Она не осмелилась нарушить печаль Хлои, так что все трое оставались погруженными в глубокое молчание до тех пор, пока среди сырой шевелящейся тьмы не вспыхнул сигнальный огонь и лодка не подошла к фелуке, покачивавшейся недалеко от берега. Путешественники вскарабкались по веревочной лестнице, прежде передав невидимым матросам свой груз, оказавшийся железным сундучком. Небольшим, но очень тяжелым.
– Господи Иисусе! – раздался испуганный женский голос, едва они ступили на палубу. – Почему вас трое?! Кто это?!
Лиза обреченно вздохнула, представив, что сейчас сызнова начнется запальчивое и многословное обсуждение. Но тут же замерла, будто пораженная молнией: женщина говорила по-русски! И не с натугою, не коверкая слова, как Спиридон и Хлоя, а живым, свободным русским языком, с протяжным московским аканьем выпевая слова!
– Господи Иисусе! – невольно повторила Лиза.
Тут человек, сидевший прежде на веслах, шагнул вперед и проговорил:
– Отложим разговор до утра, Яганна Стефановна. Поднимется ее сиятельство, и мы с Хлоей все объясним.
– Но, граф Петр Федорович… – попыталась не согласиться женщина, однако ее перебили куда более властно, чем в первый раз:
– Нижайше прошу вас идти спать, фрау Шмидт! Вы изрядно переволновались, да и у нас от усталости руки-ноги отнимаются, ночка выдалась тяжелехонькая!
Яганна Стефановна прерывисто вздохнула, словно проглотила готовые сорваться с уст возражения, и сухо проговорила:
– Хорошо, сударь мой. Но имейте в виду… – Голос возвысился, задрожал, и Лизе показалось, что там, под покровом ночи, она сердито грозит всем присутствующим пальцем. – Имейте в виду, что я положу эту… особу, хм… рядом с собою и глаз с нее не спущу всю ночь, так и знайте!

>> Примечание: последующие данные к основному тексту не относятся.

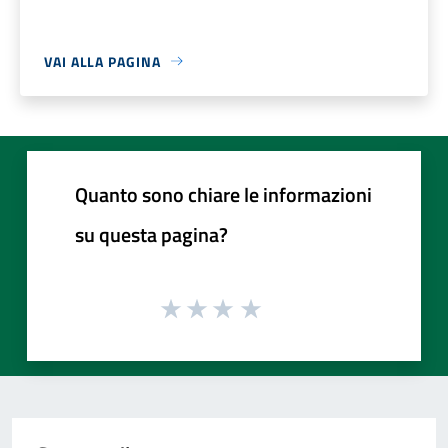
VAI ALLA PAGINA
Quanto sono chiare le informazioni
su questa pagina?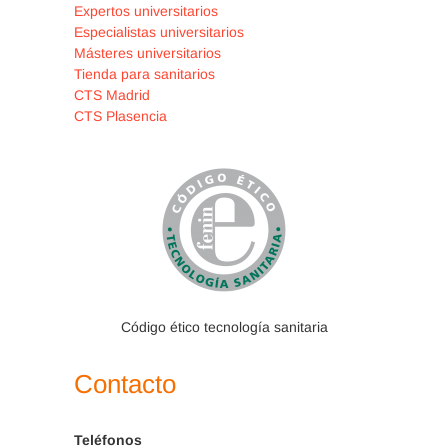
Expertos universitarios
Especialistas universitarios
Másteres universitarios
Tienda para sanitarios
CTS Madrid
CTS Plasencia
Código ético tecnología sanitaria
Contacto
Teléfonos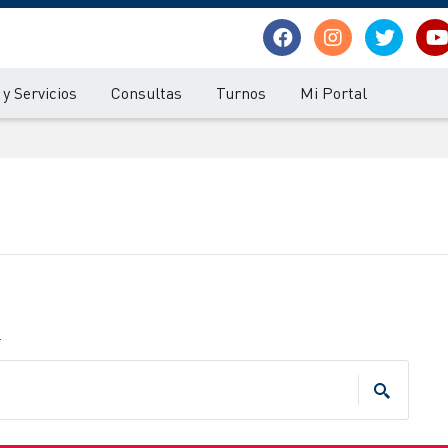
y Servicios
Consultas
Turnos
Mi Portal
.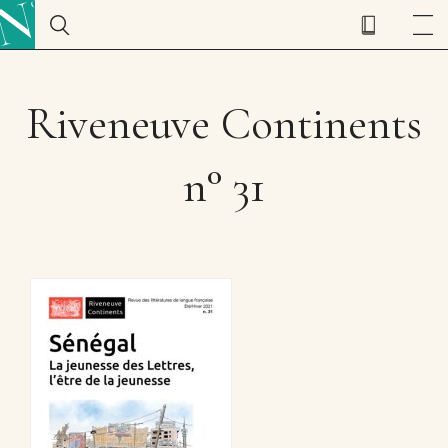
Riveneuve Continents
n° 31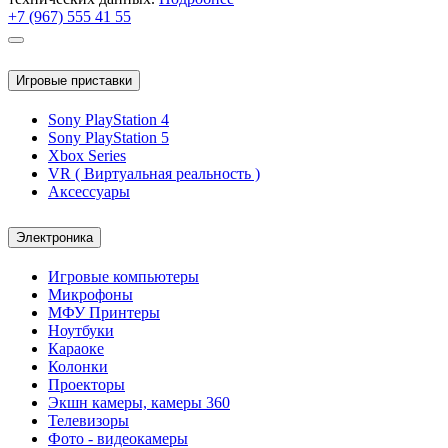
+7 (967) 555 41 55
Игровые приставки
Sony PlayStation 4
Sony PlayStation 5
Xbox Series
VR ( Виртуальная реальность )
Аксессуары
Электроника
Игровые компьютеры
Микрофоны
МФУ Принтеры
Ноутбуки
Караоке
Колонки
Проекторы
Экшн камеры, камеры 360
Телевизоры
Фото - видеокамеры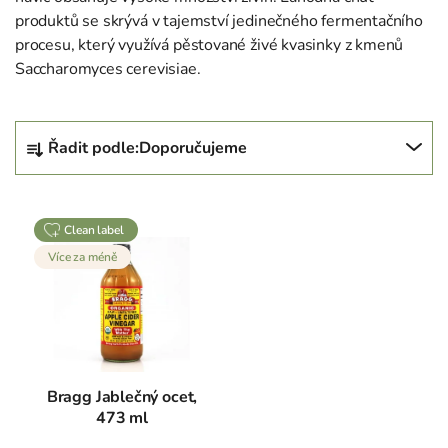
produktů se skrývá v tajemství jedinečného fermentačního
procesu, který využívá pěstované živé kvasinky z kmenů
Saccharomyces cerevisiae.
Ř
Řadit podle:
Doporučujeme
a
z
V
e
clean label
ý
n
Více za méně
p
í
i
p
s
r
p
o
r
d
o
u
Bragg Jablečný ocet,
d
473 ml
k
u
t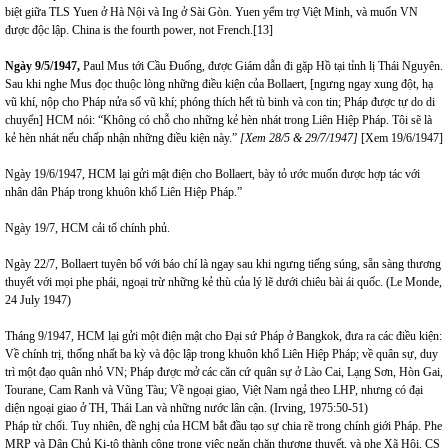
biệt giữa TLS Yuen ở Hà Nội và Ing ở Sài Gòn. Yuen yểm trợ Việt Minh, và muốn VN
được độc lập. China is the fourth power, not French.
[13]
Ngày
9/5/1947
,
Paul Mus tới Cầu Đuống, được Giám dẫn đi gặp Hồ tại tỉnh lị Thái Nguyên.
Sau khi nghe Mus đọc thuộc lòng những điều kiện của Bollaert, [ngưng ngay xung đột, hạ
vũ khí, nộp cho Pháp nửa số vũ khí; phóng thích hết tù binh và con tin; Pháp được tự do di
chuyển] HCM nói: “Không có chỗ cho những kẻ hèn nhát trong Liên Hiệp Pháp. Tôi sẽ là
kẻ hèn nhát nếu chấp nhận những điều kiện này.”
[Xem 28/5 & 29/7/1947]
[Xem 19/6/1947]
Ngày 19/6/1947, HCM lại gửi mật điện cho Bollaert, bày tỏ ước muốn được hợp tác với
nhân dân Pháp trong khuôn khổ Liên Hiệp Pháp.”
Ngày 19/7, HCM cải tổ chính phủ.
Ngày 22/7, Bollaert tuyên bố với báo chí là ngay sau khi ngưng tiếng súng, sẵn sàng thương
thuyết với mọi phe phái, ngoại trừ những kẻ thù của lý lẽ dưới chiêu bài ái quốc. (Le Monde,
24 July 1947)
Tháng 9/1947, HCM lại gửi một điện mật cho Đại sứ Pháp ở Bangkok, đưa ra các điều kiện:
Về chính trị, thống nhất ba kỳ và độc lập trong khuôn khổ Liên Hiệp Pháp; về quân sự, duy
trì một đạo quân nhỏ VN; Pháp được mở các căn cứ quân sự ở Lào Cai, Lạng Sơn, Hòn Gai,
Tourane, Cam Ranh và Vũng Tàu; Về ngoại giao, Việt Nam ngả theo LHP, nhưng có đại
diện ngoại giao ở TH, Thái Lan và những nước lân cận. (Irving, 1975:50-51)
Pháp từ chối. Tuy nhiên, đề nghị của HCM bắt đầu tạo sự chia rẽ trong chính giới Pháp. Phe
MRP và Dân Chủ Ki-tô thành công trong việc ngăn chặn thương thuyết, và phe Xã Hội, CS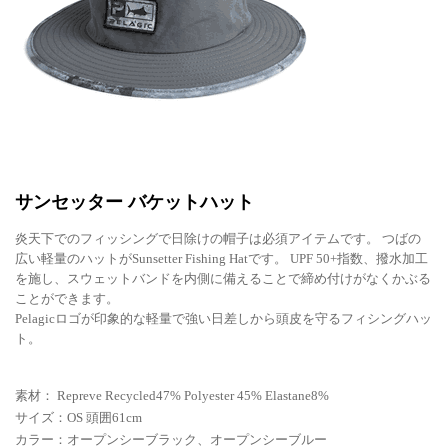
サンセッター バケットハット
炎天下でのフィッシングで日除けの帽子は必須アイテムです。 つばの
広い軽量のハットがSunsetter Fishing Hatです。 UPF 50+指数、撥水加工
を施し、スウェットバンドを内側に備えることで締め付けがなくかぶる
ことができます。
Pelagicロゴが印象的な軽量で強い日差しから頭皮を守るフィシングハッ
ト。
素材： Repreve Recycled47% Polyester 45% Elastane8%
サイズ：OS 頭囲61cm
カラー：オープンシーブラック、オープンシーブルー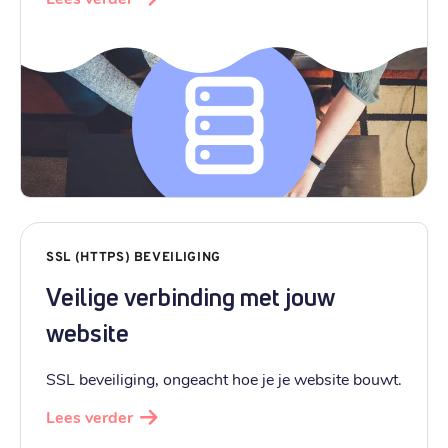
SSL (HTTPS) BEVEILIGING
Veilige verbinding met jouw
website
SSL beveiliging, ongeacht hoe je je website bouwt.
Lees verder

– Сделайте милость! – усмехнулся гребец, которого титуловали графом, и проводил женщин в тесную кормовую каютку, где они улеглись почти бок о бок на подушках, набросанных прямо на пол и застланных какими-то покрывалами. Отчего-то Лизе вспомнилось, как она впервые вошла в зал гарема в Хатырша-Сарае и увидела несчетное множество подушек и подушечек, набросанных там и сям…
Это было ее последней мыслью. Может быть, Яганна Стефановна и впрямь не сводила с нее глаз всю ночь, но Лиза о том ничего не знала. Она провалилась в сон.
* * *
Cолнце стояло уже высоко, и лучи его проникли в каютку, когда Лиза наконец-то пробудилась. Вокруг было пусто. Она долго, с наслаждением потягивалась, приходя в себя после крепкого сна. Голова была на диво ясной, а кувшин с пресною водою и медный тазик для умывания, поставленные около изголовья, и вовсе подняли ей настроение. Напившись, умылась и, обтеревшись краешком своего покрывала, смоченного в воде, чувствуя себя свежей и бодрой, выбралась из тесной каюты.
На узкой палубе властвовал ветер. Он туго выгнул парус, стремительно гоня фелуку по волнам, и три женщины, сидевшие у борта, были заняты даже не созерцанием бескрайней лазурной глади, а попытками поймать свои разлетающиеся покрывала. Высокий, худой, будто камышинка, человек силился читать книгу, страницы которой теребил ветер. Книга то открывалась, то закрывалась совсем в другом месте, и человек растерянно вглядывался в строчки. Он был до того смешон и растерян, что дамы только и твердили:
– Герр Дитцель! Ох, герр Дитцель! – и помирали со смеху.
Все они были одеты, как и Лиза, по-гречески, но даже это одинаковое платье не могло скрыть удивительных различий меж ними.
Хлоя, украдкою улыбнувшаяся Лизе, выглядела так, словно и родилась в этой юбке и рубашке. При дневном свете она была еще милее, чем вчера вечером! Низенькая седая толстушка лет пятидесяти, с добродушным пухленьким личиком, которому она тщилась придать выражение суровой надменности, смотрелась ряженой.